Sleep apnea In children: The causes, symptoms, and treatments
Updated: Mar 2
A well-known fact that most of the time sleep apnea affects adults, but children under the ages three to six can be also at risk. Sleep apnea is in the same way troubling in children as in adults. If it is neglected, it leaves children with poor school performance, learning problems, developmental delays, and worse, with high blood pressure and heart diseases.
The sleep apnea in children most of the time results from enlarged tonsils and adenoids. This enlargement, in many cases, comes from the infection. Some children with facial and structural deformities have squeezed and narrowed airways. For instance, children with larger tongues, smaller jaws, or narrowed throat can suffer the symptoms of sleep apnea.
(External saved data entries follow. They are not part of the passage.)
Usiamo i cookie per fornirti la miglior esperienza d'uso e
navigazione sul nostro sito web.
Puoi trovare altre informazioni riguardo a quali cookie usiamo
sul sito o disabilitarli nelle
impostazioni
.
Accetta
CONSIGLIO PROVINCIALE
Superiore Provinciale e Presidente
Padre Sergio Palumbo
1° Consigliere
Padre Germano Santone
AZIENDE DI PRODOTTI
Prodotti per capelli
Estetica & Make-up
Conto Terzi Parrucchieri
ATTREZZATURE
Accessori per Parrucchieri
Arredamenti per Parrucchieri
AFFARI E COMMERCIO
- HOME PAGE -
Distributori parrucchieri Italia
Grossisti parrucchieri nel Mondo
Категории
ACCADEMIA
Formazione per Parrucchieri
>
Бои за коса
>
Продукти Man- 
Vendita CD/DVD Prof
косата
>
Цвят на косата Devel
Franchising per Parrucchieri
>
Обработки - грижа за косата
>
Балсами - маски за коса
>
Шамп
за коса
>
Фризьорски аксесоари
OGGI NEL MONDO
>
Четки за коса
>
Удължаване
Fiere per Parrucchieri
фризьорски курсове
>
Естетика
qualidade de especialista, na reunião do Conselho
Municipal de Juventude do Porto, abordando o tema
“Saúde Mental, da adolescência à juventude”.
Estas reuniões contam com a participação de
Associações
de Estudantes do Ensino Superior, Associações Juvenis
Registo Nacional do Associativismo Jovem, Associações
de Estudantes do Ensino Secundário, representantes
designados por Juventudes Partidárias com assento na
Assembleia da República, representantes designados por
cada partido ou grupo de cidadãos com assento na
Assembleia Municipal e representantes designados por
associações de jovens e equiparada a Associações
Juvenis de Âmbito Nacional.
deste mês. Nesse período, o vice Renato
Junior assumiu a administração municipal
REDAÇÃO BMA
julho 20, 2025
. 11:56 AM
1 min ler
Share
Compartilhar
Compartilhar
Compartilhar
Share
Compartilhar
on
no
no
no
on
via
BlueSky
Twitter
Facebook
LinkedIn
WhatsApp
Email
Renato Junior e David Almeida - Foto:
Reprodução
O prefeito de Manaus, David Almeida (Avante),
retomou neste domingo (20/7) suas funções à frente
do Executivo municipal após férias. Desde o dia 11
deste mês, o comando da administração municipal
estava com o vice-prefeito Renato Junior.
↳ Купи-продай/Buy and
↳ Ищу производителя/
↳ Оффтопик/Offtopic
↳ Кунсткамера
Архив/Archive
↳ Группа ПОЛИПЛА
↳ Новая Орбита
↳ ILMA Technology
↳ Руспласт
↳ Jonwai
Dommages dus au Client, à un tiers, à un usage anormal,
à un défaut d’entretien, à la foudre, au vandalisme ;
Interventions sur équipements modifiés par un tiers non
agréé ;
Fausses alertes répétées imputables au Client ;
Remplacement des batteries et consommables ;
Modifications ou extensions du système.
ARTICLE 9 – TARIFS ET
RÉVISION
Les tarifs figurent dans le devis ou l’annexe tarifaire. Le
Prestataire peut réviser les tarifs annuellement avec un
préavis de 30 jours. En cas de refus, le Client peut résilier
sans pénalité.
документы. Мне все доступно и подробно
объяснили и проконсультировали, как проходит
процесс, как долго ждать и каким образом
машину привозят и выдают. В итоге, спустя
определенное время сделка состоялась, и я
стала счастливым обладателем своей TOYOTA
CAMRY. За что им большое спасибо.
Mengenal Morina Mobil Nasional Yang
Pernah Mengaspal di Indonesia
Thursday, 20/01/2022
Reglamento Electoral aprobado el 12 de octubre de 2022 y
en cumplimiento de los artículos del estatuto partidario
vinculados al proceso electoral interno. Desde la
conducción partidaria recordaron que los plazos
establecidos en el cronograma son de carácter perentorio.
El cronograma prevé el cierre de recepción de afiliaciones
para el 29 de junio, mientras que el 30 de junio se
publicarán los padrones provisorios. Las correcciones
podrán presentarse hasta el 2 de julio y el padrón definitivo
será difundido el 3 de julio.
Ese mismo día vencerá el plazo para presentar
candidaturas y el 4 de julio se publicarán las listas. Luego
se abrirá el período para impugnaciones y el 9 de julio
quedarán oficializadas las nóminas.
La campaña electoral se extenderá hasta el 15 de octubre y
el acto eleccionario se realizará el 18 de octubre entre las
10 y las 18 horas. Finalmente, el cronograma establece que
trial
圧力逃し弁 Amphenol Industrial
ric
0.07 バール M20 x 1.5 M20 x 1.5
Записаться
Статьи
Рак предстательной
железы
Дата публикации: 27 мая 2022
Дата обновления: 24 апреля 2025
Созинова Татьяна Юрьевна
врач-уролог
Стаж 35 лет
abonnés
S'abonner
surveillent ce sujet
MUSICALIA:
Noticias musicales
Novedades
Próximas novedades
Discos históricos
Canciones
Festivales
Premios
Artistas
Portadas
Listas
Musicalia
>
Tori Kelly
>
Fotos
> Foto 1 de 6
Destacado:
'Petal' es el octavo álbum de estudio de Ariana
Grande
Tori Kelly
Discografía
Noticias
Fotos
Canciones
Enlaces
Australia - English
Tumors affecting airway can also contribute to sleep apnea as they decrease the muscle tone and cause the obstruction.
The main symptom is loud and heavy snoring, just like in adults. Among other symptoms are bedwetting, mouth breathing, hyperactivity, aggressiveness, excessive sleepiness, and many more. Many children may also have behavior problems and learning problems.
When the enlarged tonsils and adenoids are the main cause of the disorder, then tonsillectomy and adenoidectomy are common ways out. If it is not the case, then CPAP can be prescribed.
Sleep apnea in children requires special attention. Parents need to immediately see a doctor if they suspect their kids to suffer from this condition.